Правда, кровать, такая величественная, монументальная с виду, с резными деревянными спинками, похожими на иконостас, на деле оказалась вконец расшатанной, и спинки эти раскачивались вперед и назад, как старинный экипаж на рессорах. Вдобавок пружинное ложе имело форму продолговатого могильного холма, и в первую же ночь, едва заснув, Егор тотчас проснулся уже на полу с гудящими ребрами. Жена к тому времени сползла впритык к стене.
– Нам следует привязываться, – пошутил по возвращении на место Егор. – Или всегда лежать друг на друге строго посредине.
И хотя скоро они приноровились удерживаться во время сна на косогоре, но привыкнуть к неожиданным соседям – полчищам населяющих кровать насекомых – оказалось не так просто. Здесь не подходил даже такой продуманный способ защиты, каким поделился с Егором его приятель, в прошлом работавший дворником и имевший опыт взаимоотношений с клопами.

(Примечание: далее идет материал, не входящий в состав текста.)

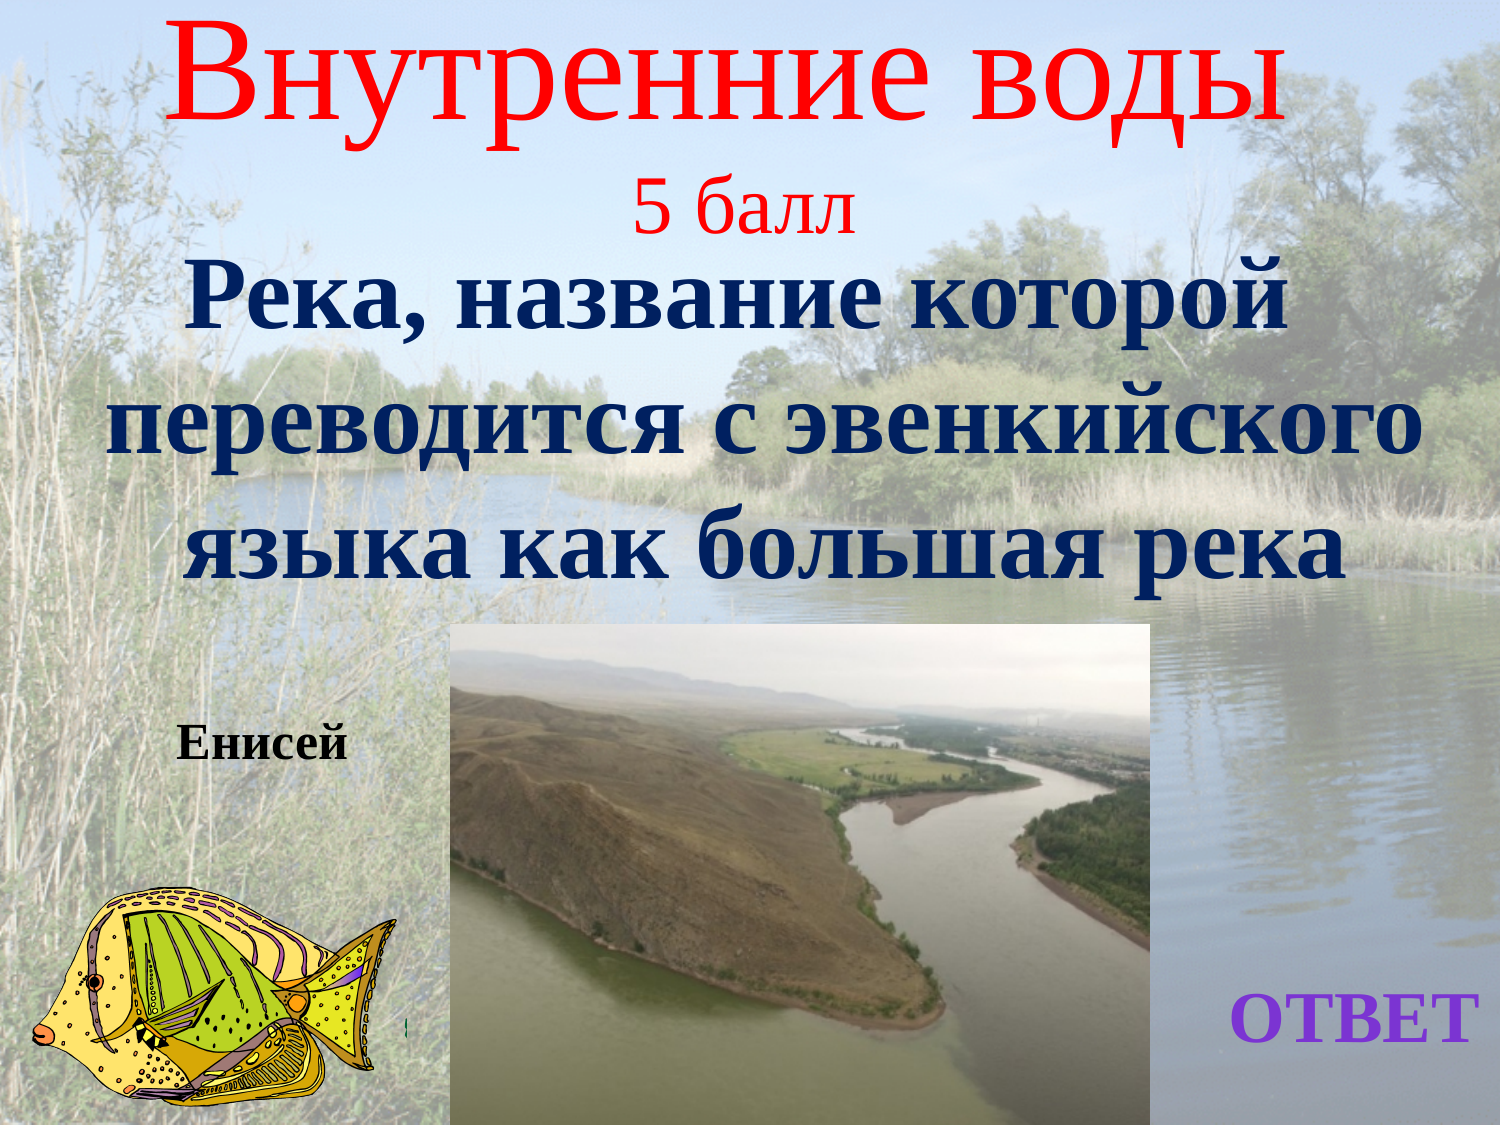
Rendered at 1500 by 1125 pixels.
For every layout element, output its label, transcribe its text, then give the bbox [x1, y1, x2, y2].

text_box Река, название которой переводится с эвенкийского языка как большая река [0, 217, 1475, 608]
picture [0, 874, 408, 1125]
text_box Внутренние воды 5 балл [147, 0, 1342, 217]
text_box ОТВЕТ [1213, 962, 1496, 1065]
picture [449, 624, 1151, 1125]
text_box Енисей [62, 699, 444, 778]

Приятель, согласно его воспоминаниям, отодвигал кровать на средину комнаты, устанавливал все ее четыре ножки в консервные банки, заполненные водой, чтоб насекомые не взбирались снизу, а сверху устраивал навес из полиэтилена, так что десантирующиеся с потолка кровопийцы неминуемо скатывались по полиэтилену на пол.
Однако в комнате на Крюковом клопы изначально находились внутри кровати, оградиться от них было немыслимо, и к утру простыня рябила размазанными буро-коричневыми кляксами.

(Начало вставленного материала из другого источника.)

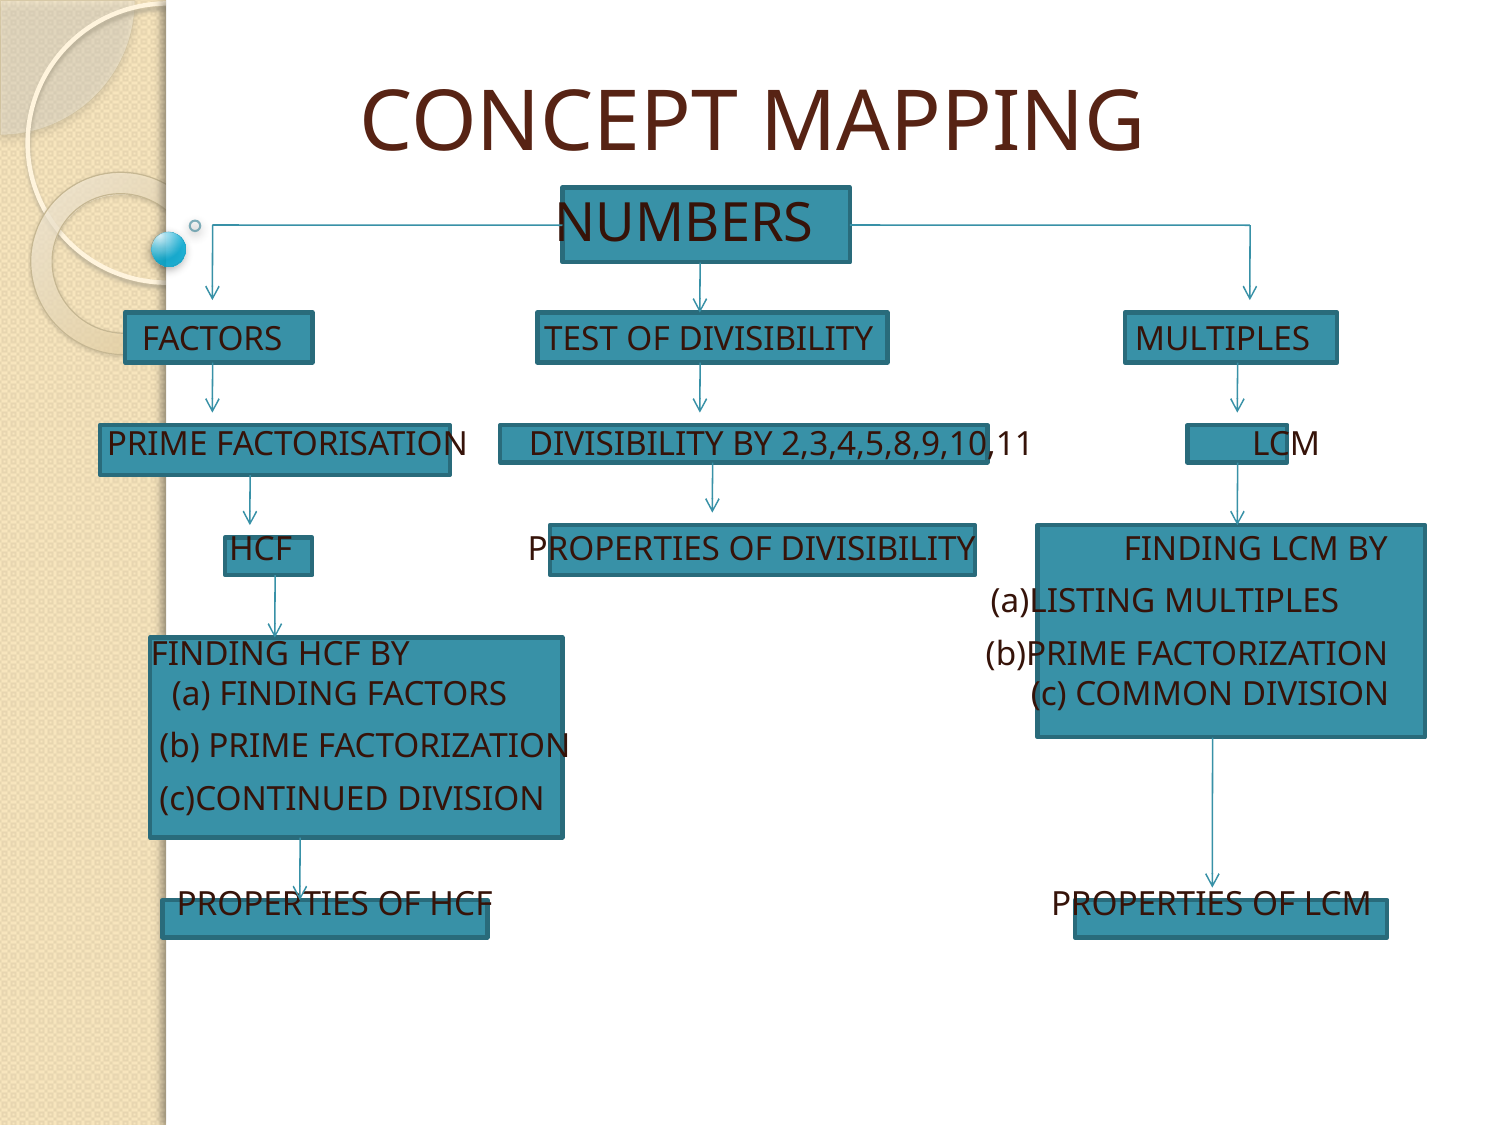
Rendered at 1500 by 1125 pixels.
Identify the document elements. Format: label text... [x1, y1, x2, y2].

title CONCEPT MAPPING [234, 59, 1450, 175]
subtitle NUMBERS FACTORS TEST OF DIVISIBILITY MULTIPLES PRIME FACTORISATION DIVISIBILITY BY 2,3,4,5,8,9,10,11 LCM HCF PROPERTIES OF DIVISIBILITY FINDING LCM BY (a)LISTING MULTIPLES FINDING HCF BY (b)PRIME FACTORIZATION (a) FINDING FACTORS (c) COMMON DIVISION (b) PRIME FACTORIZATION (c)CONTINUED DIVISION PROPERTIES OF HCF PROPERTIES OF LCM [87, 187, 1450, 1075]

– Ничего, зато теперь мы сами себе хозяева, – бодрился Егор.
Инна дипломатично с ним соглашалась. Впрочем, и сама она лелеяла надежду, что здесь, в уединении, где ничто не будет ее отвлекать, у нее пробудится наконец то великое чувство материнства, о котором она слышала от других и читала, но которое в себе, к своему великому огорчению, не находила. Выношенный, рожденный ею ребенок временами казался ей большой куклой, кем-то ей подаренной и требующей к тому же постоянного ухода. Еще не так давно она сама была дочкой и никак не могла теперь свыкнуться с новой для нее ролью. И словно стремясь искупить перед младенцем вину за эту нелюбовь, она с преувеличенным усердием следила за ним, вскакивала по ночам, чтобы проверить, не мокрый ли он, нет ли на простыне клопов, и часами носила его на руках, когда он капризничал.